Rates on fixed mortgages do not change for a pre-determined period of time (the mortgage term), fixed rate mortgage terms are typically offered in 1, 2, 3, 4, 5, 7 or 10 year time frames. The most commonly chosen fixed rate term has traditionally been the 5 Year Fixed Term.
Mortgage Term refers to the length of time the rate you select is guaranteed by the lender. During the mortgage term, the agreed upon parameters will be in force including, the interest rate, prepayment privileges, payment amount and payment frequency. The mortgage terms are typically between 1 to 5 years, 7 and 10 years; 5 years is the most common mortgage term chosen by homeowners in Canada.
The amortization period is the time it will take to pay off the mortgage in full based on the current mortgage interest rate, , loan balance, payment amount and payment frequency. Increasing or decreasing payment amounts or frequency will impact the amortization period. Fluctuations in the mortgage interest rate with a variable rate mortgage (VRM) will also impact the amortization period.
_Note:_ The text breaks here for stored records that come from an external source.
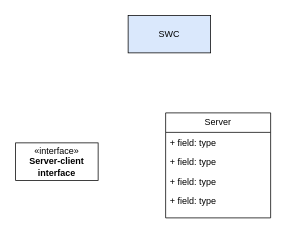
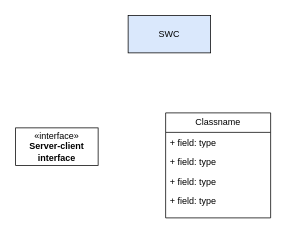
  <mxCell id="0" />
  <mxCell id="1" parent="0" />
  <mxCell id="2" value="SWC" style="html=1;whiteSpace=wrap;fillColor=#dae8fc;" vertex="1" parent="1"><mxGeometry x="170" y="20" width="110" height="50" as="geometry" /></mxCell>
- <mxCell id="3" value="«interface»&lt;br&gt;&lt;b&gt;Server-client interface&lt;/b&gt;" style="html=1;whiteSpace=wrap;" vertex="1" parent="1"><mxGeometry x="20" y="190" width="110" height="50" as="geometry" /></mxCell>
- <mxCell id="4" value="Server" style="swimlane;fontStyle=0;childLayout=stackLayout;horizontal=1;startSize=26;fillColor=none;horizontalStack=0;resizeParent=1;resizeParentMax=0;resizeLast=0;collapsible=1;marginBottom=0;whiteSpace=wrap;html=1;" vertex="1" parent="1"><mxGeometry x="220" y="150" width="140" height="140" as="geometry" /></mxCell>
+ <mxCell id="3" value="«interface»&lt;br&gt;&lt;b&gt;Server-client interface&lt;/b&gt;" style="html=1;whiteSpace=wrap;" vertex="1" parent="1"><mxGeometry x="20" y="170" width="110" height="50" as="geometry" /></mxCell>
+ <mxCell id="4" value="Classname" style="swimlane;fontStyle=0;childLayout=stackLayout;horizontal=1;startSize=26;fillColor=none;horizontalStack=0;resizeParent=1;resizeParentMax=0;resizeLast=0;collapsible=1;marginBottom=0;whiteSpace=wrap;html=1;" vertex="1" parent="1"><mxGeometry x="220" y="150" width="140" height="140" as="geometry" /></mxCell>
  <mxCell id="5" value="+ field: type" style="text;strokeColor=none;fillColor=none;align=left;verticalAlign=top;spacingLeft=4;spacingRight=4;overflow=hidden;rotatable=0;points=[[0,0.5],[1,0.5]];portConstraint=eastwest;whiteSpace=wrap;html=1;" vertex="1" parent="4"><mxGeometry y="26" width="140" height="26" as="geometry" /></mxCell>
  <mxCell id="6" value="+ field: type" style="text;strokeColor=none;fillColor=none;align=left;verticalAlign=top;spacingLeft=4;spacingRight=4;overflow=hidden;rotatable=0;points=[[0,0.5],[1,0.5]];portConstraint=eastwest;whiteSpace=wrap;html=1;" vertex="1" parent="4"><mxGeometry y="52" width="140" height="26" as="geometry" /></mxCell>
  <mxCell id="7" value="+ field: type" style="text;strokeColor=none;fillColor=none;align=left;verticalAlign=top;spacingLeft=4;spacingRight=4;overflow=hidden;rotatable=0;points=[[0,0.5],[1,0.5]];portConstraint=eastwest;whiteSpace=wrap;html=1;" vertex="1" parent="4"><mxGeometry y="78" width="140" height="62" as="geometry" /></mxCell>
  <mxCell id="8" value="+ field: type" style="text;strokeColor=none;fillColor=none;align=left;verticalAlign=top;spacingLeft=4;spacingRight=4;overflow=hidden;rotatable=0;points=[[0,0.5],[1,0.5]];portConstraint=eastwest;whiteSpace=wrap;html=1;" vertex="1" parent="1"><mxGeometry x="220" y="254" width="140" height="26" as="geometry" /></mxCell>
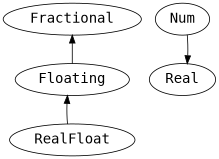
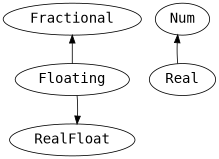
  digraph {
    node [fontname="DejaVu Sans Mono" fontsize=18]
    edge [dir=back]
    Floating
    RealFloat
    Fractional
    Num
    Real
-   Floating -> RealFloat
+   RealFloat -> Floating
    Fractional -> Floating
-   Real -> Num
+   Num -> Real
  }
If rates increase (which means you are paying less principal and more interest with each regular monthly payment), this may lengthen the amortization period. Conversely, if rates decrease (which means you are paying more principal and less interest with each regular monthly payment), this may shorten the amortization period. The amortization period can range between 5 to 40 years depending on the Bank, Credit Union, Mono-line Mortgage Lender, with 25 years being the most common amortization period chosen by Canadian homeowners.
Mortgage prepayment penalties
Most mortgage loans come with the ability to make extra payments above and beyond your regular mortgage payment, referred to by Lenders as either prepayment privileges. The Lender will set a limit on how much you are permitted to pay in a given year or month. If you pay more than the permitted prepayment privilege amount the Lender will charge you a penalty. Common prepayment privileges are 15% or 20% per year of the outstanding mortgage balance, and 15% to 20% of the regular payment amount. Another example of when a lender will charge a early payment penalty is if you wish to payout or renew/refinance your loan before the mortgage term ends. The penalties and how they are calculated are included in the mortgage contract and should be read and understood before signing the loan document.